Gründe fürs Trinken?

  • Hallo,

    "Wie kommt es. dass Du nicht mehr trinkst?" fragte mich neulich ein
    Bekannter.
    "Trinken? Ich trinke Kaffee, Milch, Tee, Soda, Wasser ..."
    "Ich meine TRINKEN", sagte er. "Du weißt schon. Alkohol!"
    "Ach so. Alkohol. Nein, ich trinke keinen Alkohol mehr. Ich konnte ihm nicht mehr trauen. Er hat
    sich gegen mich gewandt.
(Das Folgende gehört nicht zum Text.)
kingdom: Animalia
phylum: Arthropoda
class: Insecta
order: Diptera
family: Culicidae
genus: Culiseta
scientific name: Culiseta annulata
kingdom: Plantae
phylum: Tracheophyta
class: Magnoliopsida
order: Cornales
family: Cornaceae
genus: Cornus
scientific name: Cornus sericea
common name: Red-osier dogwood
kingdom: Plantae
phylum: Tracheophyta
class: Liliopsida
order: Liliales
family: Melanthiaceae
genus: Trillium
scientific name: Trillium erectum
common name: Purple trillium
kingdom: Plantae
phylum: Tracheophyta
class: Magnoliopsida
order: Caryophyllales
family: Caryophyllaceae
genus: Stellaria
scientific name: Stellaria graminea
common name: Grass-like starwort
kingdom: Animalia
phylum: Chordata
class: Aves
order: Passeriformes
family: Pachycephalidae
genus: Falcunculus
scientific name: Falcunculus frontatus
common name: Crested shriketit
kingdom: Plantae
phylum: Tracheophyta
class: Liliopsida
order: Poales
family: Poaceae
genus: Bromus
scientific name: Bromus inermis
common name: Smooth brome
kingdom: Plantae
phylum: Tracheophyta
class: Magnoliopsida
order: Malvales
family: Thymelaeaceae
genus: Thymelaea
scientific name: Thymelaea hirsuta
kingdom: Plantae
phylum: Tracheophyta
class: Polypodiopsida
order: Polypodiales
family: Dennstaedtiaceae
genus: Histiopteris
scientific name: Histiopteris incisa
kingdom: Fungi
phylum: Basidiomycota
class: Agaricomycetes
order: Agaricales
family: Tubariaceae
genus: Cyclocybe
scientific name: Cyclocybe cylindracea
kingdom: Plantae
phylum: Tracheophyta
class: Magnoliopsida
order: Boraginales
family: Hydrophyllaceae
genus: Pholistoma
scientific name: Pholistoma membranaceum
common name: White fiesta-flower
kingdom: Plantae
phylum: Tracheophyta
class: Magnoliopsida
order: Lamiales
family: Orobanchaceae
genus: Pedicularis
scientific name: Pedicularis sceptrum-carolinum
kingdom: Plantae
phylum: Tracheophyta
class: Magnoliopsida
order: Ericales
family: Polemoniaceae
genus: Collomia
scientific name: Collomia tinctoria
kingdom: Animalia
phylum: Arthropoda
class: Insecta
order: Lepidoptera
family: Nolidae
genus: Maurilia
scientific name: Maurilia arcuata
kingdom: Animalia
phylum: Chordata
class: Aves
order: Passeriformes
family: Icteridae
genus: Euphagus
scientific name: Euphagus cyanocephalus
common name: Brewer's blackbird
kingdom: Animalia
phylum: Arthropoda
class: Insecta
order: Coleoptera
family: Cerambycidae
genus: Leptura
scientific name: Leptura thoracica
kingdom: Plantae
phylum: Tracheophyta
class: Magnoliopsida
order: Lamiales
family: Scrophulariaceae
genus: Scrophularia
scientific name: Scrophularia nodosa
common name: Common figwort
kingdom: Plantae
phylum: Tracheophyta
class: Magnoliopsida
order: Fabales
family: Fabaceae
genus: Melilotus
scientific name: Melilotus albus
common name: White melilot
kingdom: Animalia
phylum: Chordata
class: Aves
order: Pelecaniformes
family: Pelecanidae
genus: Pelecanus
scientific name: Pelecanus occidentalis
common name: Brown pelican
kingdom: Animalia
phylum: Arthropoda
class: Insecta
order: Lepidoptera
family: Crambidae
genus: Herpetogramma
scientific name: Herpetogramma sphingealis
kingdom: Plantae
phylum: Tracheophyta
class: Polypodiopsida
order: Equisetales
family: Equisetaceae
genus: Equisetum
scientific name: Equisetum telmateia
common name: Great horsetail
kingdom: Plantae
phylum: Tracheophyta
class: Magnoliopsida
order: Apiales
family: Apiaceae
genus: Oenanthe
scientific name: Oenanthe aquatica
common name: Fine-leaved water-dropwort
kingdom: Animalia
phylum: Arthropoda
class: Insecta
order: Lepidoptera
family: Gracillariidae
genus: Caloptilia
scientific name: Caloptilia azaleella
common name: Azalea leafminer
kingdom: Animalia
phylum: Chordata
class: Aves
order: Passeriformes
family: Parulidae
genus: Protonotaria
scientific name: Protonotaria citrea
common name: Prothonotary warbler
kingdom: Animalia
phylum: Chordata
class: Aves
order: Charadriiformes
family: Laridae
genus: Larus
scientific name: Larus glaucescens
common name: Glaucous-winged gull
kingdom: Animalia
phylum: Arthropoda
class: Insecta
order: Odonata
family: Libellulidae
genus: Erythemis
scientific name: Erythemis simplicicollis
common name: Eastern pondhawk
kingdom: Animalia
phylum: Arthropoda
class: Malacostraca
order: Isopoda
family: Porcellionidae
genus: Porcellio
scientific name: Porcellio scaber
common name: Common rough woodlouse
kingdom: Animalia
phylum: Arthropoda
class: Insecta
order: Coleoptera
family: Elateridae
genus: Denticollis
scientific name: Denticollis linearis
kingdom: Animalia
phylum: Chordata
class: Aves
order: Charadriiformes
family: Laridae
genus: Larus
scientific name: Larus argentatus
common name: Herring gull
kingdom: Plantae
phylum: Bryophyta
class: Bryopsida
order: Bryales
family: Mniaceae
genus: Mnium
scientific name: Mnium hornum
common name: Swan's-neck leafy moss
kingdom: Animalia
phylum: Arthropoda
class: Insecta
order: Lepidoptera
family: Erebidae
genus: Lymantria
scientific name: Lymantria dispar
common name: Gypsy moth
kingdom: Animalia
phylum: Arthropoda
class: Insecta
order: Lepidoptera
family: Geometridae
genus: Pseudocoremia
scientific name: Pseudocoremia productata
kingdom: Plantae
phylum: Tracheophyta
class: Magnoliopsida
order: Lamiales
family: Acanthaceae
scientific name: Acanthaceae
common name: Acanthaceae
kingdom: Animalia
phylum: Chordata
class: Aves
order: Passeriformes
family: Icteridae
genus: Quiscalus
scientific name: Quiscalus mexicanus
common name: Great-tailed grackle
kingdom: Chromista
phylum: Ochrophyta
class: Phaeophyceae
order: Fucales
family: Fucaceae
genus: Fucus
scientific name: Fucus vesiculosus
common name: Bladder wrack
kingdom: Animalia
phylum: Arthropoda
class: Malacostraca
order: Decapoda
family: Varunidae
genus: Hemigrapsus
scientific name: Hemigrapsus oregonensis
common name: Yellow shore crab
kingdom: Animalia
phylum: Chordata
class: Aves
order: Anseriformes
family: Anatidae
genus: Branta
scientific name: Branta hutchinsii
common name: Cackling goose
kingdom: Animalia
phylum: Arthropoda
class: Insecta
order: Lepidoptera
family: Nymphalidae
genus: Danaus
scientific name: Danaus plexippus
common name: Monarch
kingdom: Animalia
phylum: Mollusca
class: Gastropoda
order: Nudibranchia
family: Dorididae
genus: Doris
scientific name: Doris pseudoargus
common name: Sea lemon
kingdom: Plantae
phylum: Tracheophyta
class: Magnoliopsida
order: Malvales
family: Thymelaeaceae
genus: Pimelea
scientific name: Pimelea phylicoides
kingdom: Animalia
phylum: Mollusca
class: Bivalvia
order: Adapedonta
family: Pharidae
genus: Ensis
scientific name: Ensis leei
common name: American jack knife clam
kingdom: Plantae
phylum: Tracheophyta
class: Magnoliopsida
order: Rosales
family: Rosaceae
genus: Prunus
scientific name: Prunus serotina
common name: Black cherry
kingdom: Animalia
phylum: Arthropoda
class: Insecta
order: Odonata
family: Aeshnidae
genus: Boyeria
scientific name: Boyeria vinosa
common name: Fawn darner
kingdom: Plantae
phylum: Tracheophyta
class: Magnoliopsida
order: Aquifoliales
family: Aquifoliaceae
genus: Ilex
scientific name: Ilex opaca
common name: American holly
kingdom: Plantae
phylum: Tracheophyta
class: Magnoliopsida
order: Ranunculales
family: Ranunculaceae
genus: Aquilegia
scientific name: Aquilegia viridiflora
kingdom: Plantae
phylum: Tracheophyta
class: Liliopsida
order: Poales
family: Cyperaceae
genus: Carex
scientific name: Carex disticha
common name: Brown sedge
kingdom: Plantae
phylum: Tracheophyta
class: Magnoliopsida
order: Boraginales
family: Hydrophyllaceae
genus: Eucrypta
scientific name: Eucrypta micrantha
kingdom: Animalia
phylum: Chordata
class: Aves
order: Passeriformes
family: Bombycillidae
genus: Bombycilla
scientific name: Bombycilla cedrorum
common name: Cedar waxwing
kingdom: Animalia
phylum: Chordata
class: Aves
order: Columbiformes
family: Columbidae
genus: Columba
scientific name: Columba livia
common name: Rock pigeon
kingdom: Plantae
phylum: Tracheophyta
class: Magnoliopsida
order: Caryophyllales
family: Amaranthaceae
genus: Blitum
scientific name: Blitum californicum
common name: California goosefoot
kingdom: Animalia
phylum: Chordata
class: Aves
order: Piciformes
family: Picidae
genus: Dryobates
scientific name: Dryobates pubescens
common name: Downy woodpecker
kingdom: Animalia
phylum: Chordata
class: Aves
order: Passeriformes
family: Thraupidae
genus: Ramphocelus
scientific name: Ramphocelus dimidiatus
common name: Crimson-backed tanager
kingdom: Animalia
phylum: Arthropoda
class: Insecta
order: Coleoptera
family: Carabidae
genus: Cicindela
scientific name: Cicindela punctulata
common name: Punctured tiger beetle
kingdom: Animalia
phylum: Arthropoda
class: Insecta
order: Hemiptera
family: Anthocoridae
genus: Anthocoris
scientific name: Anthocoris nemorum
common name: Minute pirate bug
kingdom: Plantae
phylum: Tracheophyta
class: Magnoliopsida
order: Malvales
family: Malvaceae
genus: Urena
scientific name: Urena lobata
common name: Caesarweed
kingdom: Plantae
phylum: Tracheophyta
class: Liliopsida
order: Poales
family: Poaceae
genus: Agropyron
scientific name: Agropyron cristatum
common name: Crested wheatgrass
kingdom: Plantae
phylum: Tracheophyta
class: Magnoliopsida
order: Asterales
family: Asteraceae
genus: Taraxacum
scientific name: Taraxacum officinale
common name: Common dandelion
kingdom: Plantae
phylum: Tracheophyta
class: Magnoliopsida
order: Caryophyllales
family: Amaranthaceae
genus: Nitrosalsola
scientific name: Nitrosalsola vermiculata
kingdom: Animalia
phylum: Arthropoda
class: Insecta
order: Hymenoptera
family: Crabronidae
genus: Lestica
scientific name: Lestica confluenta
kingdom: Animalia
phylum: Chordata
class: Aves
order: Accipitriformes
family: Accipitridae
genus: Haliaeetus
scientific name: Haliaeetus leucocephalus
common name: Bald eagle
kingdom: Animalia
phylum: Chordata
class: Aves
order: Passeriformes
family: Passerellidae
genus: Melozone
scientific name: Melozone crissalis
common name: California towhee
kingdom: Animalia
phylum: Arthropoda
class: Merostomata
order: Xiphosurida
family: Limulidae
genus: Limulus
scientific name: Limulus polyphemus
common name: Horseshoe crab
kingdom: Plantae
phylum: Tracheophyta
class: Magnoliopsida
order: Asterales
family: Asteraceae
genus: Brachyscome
Früher war er mal mein Freund, dann wurde er zum Feind."
    "Das klingt ziemlich \erwirrend", sagte mein Bekannter.
    "Du denkst, dass Du verwirrt bist?" fragte ich. "Da hättest Du mich sehen sollen:
    Ich trank aus Freude und mir wurde elend.
    Ich trank, um glücklich zu werden, und wurde unglücklich.
    Ich trank, um aus mir herauszugehen und habe mich in mich verkrochen.
    Ich trank, um besonders vornehm und klug zu wirken und wurde derb und ausfallend.
    Ich trank, um Freunde zu finden und machte mir Feinde.
    Ich trank, um meinen Kummer loszuwerden und badete mich in Selbstmitleid.
    Ich trank, um schlafen zu können. wachte aber unausgeruht auf.
    Ich trank, um stark zu sein und fühlte mich schwach.
    Ich trank aus medizinischen Gründen und wurde krank.
    Ich trank, weil ich glaubte, dass mein Berufes erforderte und verlor meine Arbeit.
    Ich trank zur Entspannung und bekam das Zittern.
    Ich trank, um mehr Selbstbewusstsein zu bekommen und wurde unsicher.
    Ich trank, um mutig zu werden und bekam Ängste.
    Ich trank, um Sicherheit zu erlangen und wurde ein Zweifler.
    Ich trank, um meine Gedanken zu beflügeln und hatte Filmrisse.
    Ich trank, um Konversation zu machen, doch meine Zunge war gelähmt.
    Ich trank, um warmherzig zu werden und verlor meine Kaltblütigkeit.
    Ich trank, um kaltblütig zu sein und verlor dabei meine Warmherzigkeit.
    Ich trank, um mich wie im Himmel zu fühlen und lernte die Hölle kennen.
    Ich trank, um zu vergessen und fühlte mich von Gespenstern verfolgt.
    Ich trank, um frei zu sein und wurde zum Sklaven.
    Ich trank, um Problemen zu entfliehen, sah aber, wie sie sich vervielfältigten.
    Ich trank, um Kraft zu bekommen und wurde immer kraftloser.
    Ich trank, um mit dem Leben fertig zu werden und begegnete dem Tod.
    Ich trank, weil ich es für richtig hielt und alles wurde falsch.
    "Du meine Güte, musst Du aber eine Menge getrunken haben, um in solch einen Zustand zu
    geraten", sagte mein Bekannter.

    "Nur ein Glas", erklärte ich ihm. "Das ERSTE Glas! Eins ist für mich zuviel und tausend sind
    zuwenig!"

    "Und deshalb trinkst Du nicht mehr?" fragte er.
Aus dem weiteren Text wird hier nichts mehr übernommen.